Out of the three basic supercharger types, the Roots has historically been considered the least fuel efficient. However, recent engineering developments by Eaton Corporation have resulted in a new Roots-type supercharger, the TVS, which yields a pump that is more efficient than all previous models. Unlike the illustration, modern Roots superchargers feature three-lobe rotors in most applications. The latest design, introduced for use in the Corvette ZR1, has four lobes per rotor, even further enhancing its efficiency. In addition, the Roots-type supercharger is simple and widely used. It can also be more effective than alternative superchargers at developing positive intake manifold pressure (i.e., above atmospheric pressure) at low engine speed, making it a popular choice for passenger automobile applications. Peak torque can be achieved by about 2000 rpm.

Accumulated heat is an important consideration in the operation of a compressor in an internal combustion engine. Per the ideal gas law, a compression operation will raise the temperature of the compressed output, all else equal. Additionally, the operation of the compressor itself requires energy input, which is converted to heat and can be transferred to the gas through the compressor housing, heating it more. Although intercoolers are more commonly known for their use on turbochargers, superchargers may also benefit from the use of an intercooler application. Internal combustion is based upon a thermodynamic cycle, and a cooler temperature of the intake charge results in a greater thermodynamic expansion and vice versa.

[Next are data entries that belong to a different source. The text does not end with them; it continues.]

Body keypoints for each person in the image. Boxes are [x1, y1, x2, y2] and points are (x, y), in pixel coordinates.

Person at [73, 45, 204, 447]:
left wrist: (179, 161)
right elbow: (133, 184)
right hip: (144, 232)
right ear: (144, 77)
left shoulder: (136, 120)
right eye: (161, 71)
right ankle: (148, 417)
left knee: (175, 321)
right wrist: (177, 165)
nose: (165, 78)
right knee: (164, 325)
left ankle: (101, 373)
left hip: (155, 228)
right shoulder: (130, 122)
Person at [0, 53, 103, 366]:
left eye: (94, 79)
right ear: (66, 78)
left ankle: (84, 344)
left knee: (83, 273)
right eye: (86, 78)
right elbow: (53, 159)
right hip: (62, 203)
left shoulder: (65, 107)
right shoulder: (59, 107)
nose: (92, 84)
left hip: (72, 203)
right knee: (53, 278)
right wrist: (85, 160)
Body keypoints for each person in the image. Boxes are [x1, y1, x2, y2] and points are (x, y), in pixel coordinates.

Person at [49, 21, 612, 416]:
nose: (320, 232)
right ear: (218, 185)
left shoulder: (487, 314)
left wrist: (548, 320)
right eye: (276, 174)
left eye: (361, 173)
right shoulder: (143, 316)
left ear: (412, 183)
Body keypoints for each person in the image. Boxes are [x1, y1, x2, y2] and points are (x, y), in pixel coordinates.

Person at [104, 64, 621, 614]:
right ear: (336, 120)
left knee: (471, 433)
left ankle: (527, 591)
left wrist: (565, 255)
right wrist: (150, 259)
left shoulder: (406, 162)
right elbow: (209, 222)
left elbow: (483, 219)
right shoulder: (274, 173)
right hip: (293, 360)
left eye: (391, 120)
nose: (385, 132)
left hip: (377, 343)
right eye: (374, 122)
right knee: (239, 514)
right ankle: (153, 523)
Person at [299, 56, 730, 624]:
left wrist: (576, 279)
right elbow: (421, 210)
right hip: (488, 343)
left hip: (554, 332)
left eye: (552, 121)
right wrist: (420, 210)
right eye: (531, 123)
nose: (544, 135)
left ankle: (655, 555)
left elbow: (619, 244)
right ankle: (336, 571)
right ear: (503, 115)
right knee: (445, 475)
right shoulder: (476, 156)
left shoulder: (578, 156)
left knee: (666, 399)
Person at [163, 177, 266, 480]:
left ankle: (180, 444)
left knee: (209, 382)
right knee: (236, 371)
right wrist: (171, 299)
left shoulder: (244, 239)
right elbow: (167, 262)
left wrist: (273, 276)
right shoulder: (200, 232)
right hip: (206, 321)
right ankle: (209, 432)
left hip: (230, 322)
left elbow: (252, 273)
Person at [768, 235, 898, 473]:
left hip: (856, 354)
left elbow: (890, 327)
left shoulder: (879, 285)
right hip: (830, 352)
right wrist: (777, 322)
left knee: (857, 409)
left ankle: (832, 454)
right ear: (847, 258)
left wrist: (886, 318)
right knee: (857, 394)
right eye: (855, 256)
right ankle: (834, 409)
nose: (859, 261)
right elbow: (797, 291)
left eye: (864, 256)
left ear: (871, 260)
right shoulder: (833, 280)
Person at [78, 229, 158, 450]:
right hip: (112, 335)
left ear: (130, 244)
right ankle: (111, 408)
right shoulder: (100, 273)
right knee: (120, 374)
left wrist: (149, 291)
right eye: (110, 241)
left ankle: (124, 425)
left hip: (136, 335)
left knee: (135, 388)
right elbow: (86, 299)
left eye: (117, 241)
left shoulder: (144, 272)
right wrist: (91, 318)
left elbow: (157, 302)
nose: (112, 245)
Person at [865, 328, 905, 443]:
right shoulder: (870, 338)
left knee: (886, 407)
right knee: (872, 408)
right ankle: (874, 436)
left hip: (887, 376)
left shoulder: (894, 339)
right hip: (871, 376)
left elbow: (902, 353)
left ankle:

A hot intake charge robs the engine of efficiency and produces diminishing returns from the compression process, while an intercooling stage adds complexity but can improve the efficiency by wasting out some of the unneeded heat. Above about 5 psi the intercooling improvement can become dramatic. With a Roots-type supercharger, one method successfully employed is the addition of a thin heat exchanger placed between the blower and the engine. Water is circulated through it to a second unit placed near the front of the vehicle where a fan and the ambient air-stream can dissipate the collected heat.

The Roots design was commonly used on two stroke diesel engines (popularized by General Motors), which require some form of forced induction, as there is no separate intake stroke. In this application, the blower does not provide significant compression and these engines are considered naturally aspirated; turbochargers are generally used when significant "boost" is needed. The Rootes Co. two-stroke diesel engine, used in Commer and Karrier vehicles, had a Roots-type blower but the two names are not connected.

The superchargers used on top fuel engines, funny cars, and other dragsters, as well as hot rods, are in fact derivatives of General Motors Coach Division blowers for their industrial diesel engines, which were adapted for automotive use in the early days of the sport of drag racing. The model name of these units delineates their size; i.e. the once commonly used "6-71" and "4-71" blowers were designed for General Motors diesels having six cylinders of 71 cubic inches each, and four cylinders of 71 cubic inches each, respectively. Current competition dragsters use aftermarket GMC variants similar in design to the -71 series, but with the rotor and case length increased for added pumping capacity, identified as the 8-71, 10-71, 14-71 etc.